#### Text block

[Alex writes] Well, after the backs to the wall display against Italy, it was all bound to end tragically. I was wait-listed for “conditional tickets” for the pivotal Ghana game in Nuremberg so had to content myself to yet another day of Berlin decadence. To avoid overt match-fixing (such as the German-Austria 0-0 in 1982 with no shots that eliminated unlucky Algeria) the final games of the group stages are played simultaneously. Finding a venue for the Ghana-US game was tricky as most establishments were showing Italy-Czechs. We settled on a fine little Irish pub out in Kreuzberg that featured two screens side by side, an absolute must for any die hard fan wanting to cling to a sliver of hope and sweat over two results.
Some yanks were in the crowd, but most of the neutrals and German were firmly pro-Ghana, a sentiment underscored by pundits referring to them as the “Brazil of African football.” ughh!! In truth, the game was always going to be hard (Cooley had originally predicted a devastating defeat) but if the Italians managed to beat the Czechs, a win would see us through on 4 points. Not!

########
#### Data under study

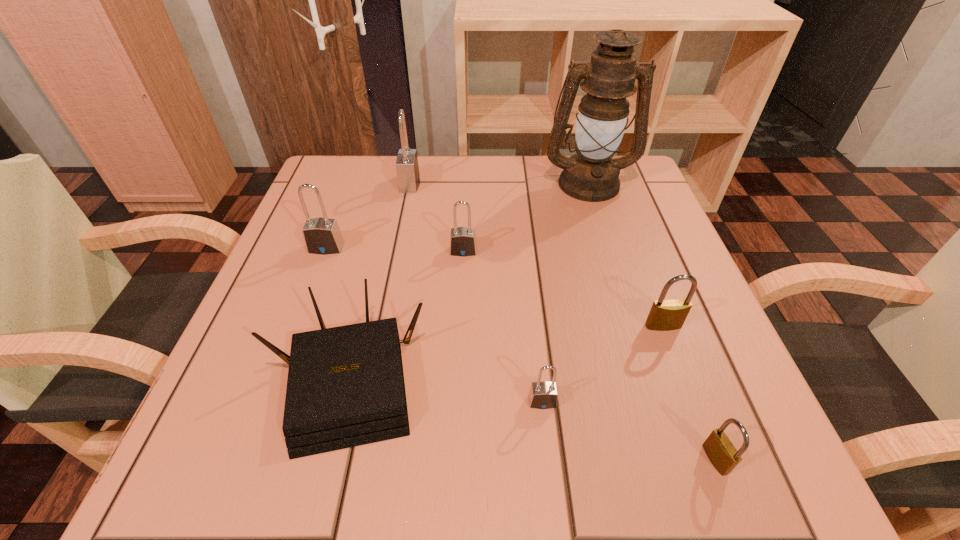
Image resolution: width=960 pixels, height=540 pixels. Find the location of `the third closest padlock to the smaller brass padlock`. the third closest padlock to the smaller brass padlock is located at coordinates (462, 239).

The width and height of the screenshot is (960, 540). I want to click on gray padlock object that ranks as the third closest to the fourth object from left to right, so [x=543, y=395].

This screenshot has height=540, width=960. What are the coordinates of `gray padlock that is the third closest to the seventh shortest object` in the screenshot? It's located at (543, 395).

Identify the location of blank area in the image that satisfies the following two spatial constraints: 1. on the front side of the nearest padlock; 2. on the right side of the farther brass padlock. (712, 459).

Locate an element on the screen. free space that satisfies the following two spatial constraints: 1. on the shackle of the farthest padlock; 2. on the shackle of the sixth shortest object is located at coordinates (396, 248).

Image resolution: width=960 pixels, height=540 pixels. In order to click on vacant space that satisfies the following two spatial constraints: 1. on the shackle of the bigger brass padlock; 2. on the right side of the third gray padlock from left to right in this screenshot , I will do `click(460, 326)`.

########

Questions on the material —
1 > Return the World Cup blog post from "Some yanks were" up to and including "4 points. Not!".
2 > In the World Cup blog post, where did the writer watch the Ghana-US game?
3 > Write what comes next in the World Cup blog post, picking up after its final sentence.
The listing is separate material, apart from the World Cup blog post.

Responses in order —
1 >
Some yanks were in the crowd, but most of the neutrals and German were firmly pro-Ghana, a sentiment underscored by pundits referring to them as the “Brazil of African football.” ughh!! In truth, the game was always going to be hard (Cooley had originally predicted a devastating defeat) but if the Italians managed to beat the Czechs, a win would see us through on 4 points. Not!

2 > At a small Irish pub in Kreuzberg that had two screens side by side.

3 >
For the third time the US once again fell behind early, although this time I had drunk enough pilsners (I was prepared) to cushion the blow. The first Ghanaian goal was also symbolic of captain Reyna’s role on the US team. After receiving a backpass Reyna’s first instinct is usually to take care of the ball and calm play down rather than look for quick counter options. Unfortunately, yesterday Reyna failed to notice the really fast Dramani barrelling in on him – the speedy Ghana forward gleefully accepted Captain America’s parting gift, strolled into the box and lashed his shot past Keller. Reyna was injured on the play and after a few minutes exited his last US game.
Without him the US mounted a semblance of a spirited fightback and just before halftime the pesky Beasley nicely poked the ball away from two defenders and sent a sweeping cross for young Texan Clint Dempsey to smash home. Coupled with the Italians scoring in their Czech game, the US was now tied and, remarkably, in need of only one more goal to go through to a dream match against Brazil.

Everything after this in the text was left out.